■ Aim of the task
Reproduce verbatim the lines of the data from the line with "BEVOR SIE MIT DEM SHOPPEN BEGINNEN" to the line with "verwendeten Geräte.", including both of those lines.

■ Data provided
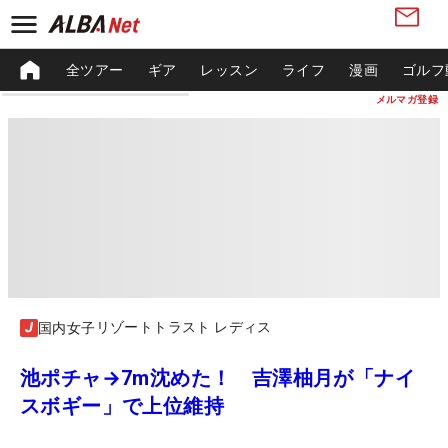
全ツアー
ギア
レッスン
ライフ
漫画
ゴルフ
メルマガ登録
リゾートトラスト レディス
国内女子
池ポチャ→7m沈めた！ 吉澤柚月が「ナイ
スボギー」で上位維持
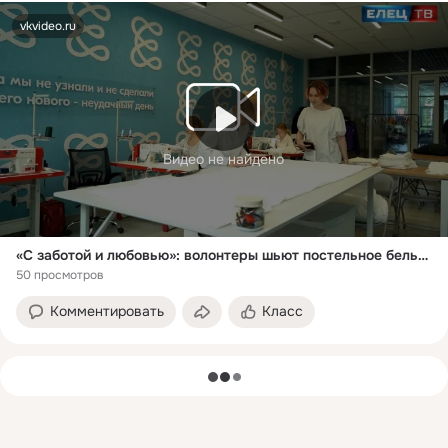
vkvideo.ru
Видео не найдено
«С заботой и любовью»: волонтеры шьют постельное белье для бойцов СВО
50 просмотров
Комментировать
Класс
загрузка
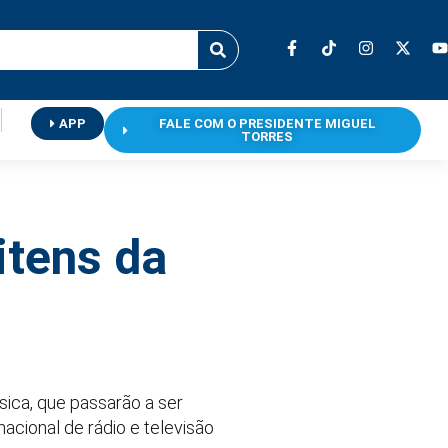
APP
FALE COM O PRESIDENTE MIGUEL
TORRES
itens da
ica, que passarão a ser
acional de rádio e televisão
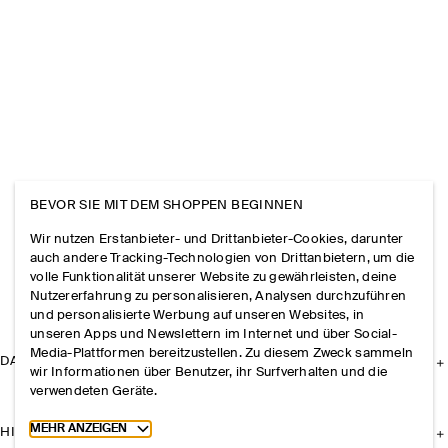
BEVOR SIE MIT DEM SHOPPEN BEGINNEN
Wir nutzen Erstanbieter- und Drittanbieter-Cookies, darunter
auch andere Tracking-Technologien von Drittanbietern, um die
volle Funktionalität unserer Website zu gewährleisten, deine
Nutzererfahrung zu personalisieren, Analysen durchzuführen
und personalisierte Werbung auf unseren Websites, in
unseren Apps und Newslettern im Internet und über Social-
Media-Plattformen bereitzustellen. Zu diesem Zweck sammeln
DAS UNTERNEHMEN
wir Informationen über Benutzer, ihr Surfverhalten und die
verwendeten Geräte.
Toggle more cookie information
MEHR ANZEIGEN
HILFE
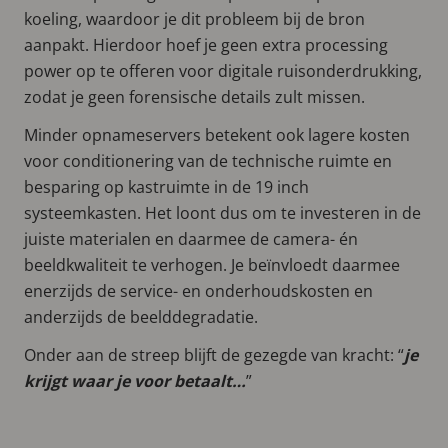
koeling, waardoor je dit probleem bij de bron
aanpakt. Hierdoor hoef je geen extra processing
power op te offeren voor digitale ruisonderdrukking,
zodat je geen forensische details zult missen.
Minder opnameservers betekent ook lagere kosten
voor conditionering van de technische ruimte en
besparing op kastruimte in de 19 inch
systeemkasten. Het loont dus om te investeren in de
juiste materialen en daarmee de camera- én
beeldkwaliteit te verhogen. Je beïnvloedt daarmee
enerzijds de service- en onderhoudskosten en
anderzijds de beelddegradatie.
Onder aan de streep blijft de gezegde van kracht: “
je
krijgt waar je voor betaalt…
”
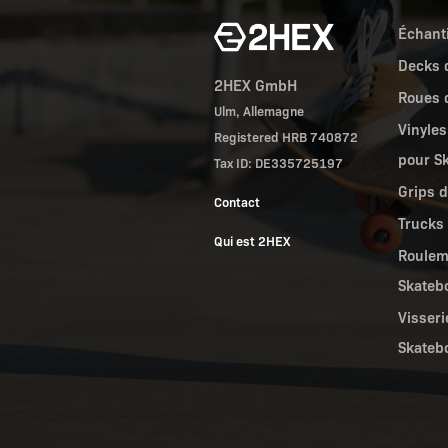
Échanti
Decks 
2HEX GmbH
Roues 
Ulm, Allemagne
Vinyles
Registered HRB 740872
pour S
Tax ID: DE335725197
Grips 
Contact
Trucks
Qui est 2HEX
Roulem
Skateb
Visseri
Skateb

■ Task output
BEVOR SIE MIT DEM SHOPPEN BEGINNEN
Wir nutzen Erstanbieter- und Drittanbieter-Cookies, darunter
auch andere Tracking-Technologien von Drittanbietern, um die
volle Funktionalität unserer Website zu gewährleisten, deine
Nutzererfahrung zu personalisieren, Analysen durchzuführen
und personalisierte Werbung auf unseren Websites, in
unseren Apps und Newslettern im Internet und über Social-
Media-Plattformen bereitzustellen. Zu diesem Zweck sammeln
DAS UNTERNEHMEN
wir Informationen über Benutzer, ihr Surfverhalten und die
verwendeten Geräte.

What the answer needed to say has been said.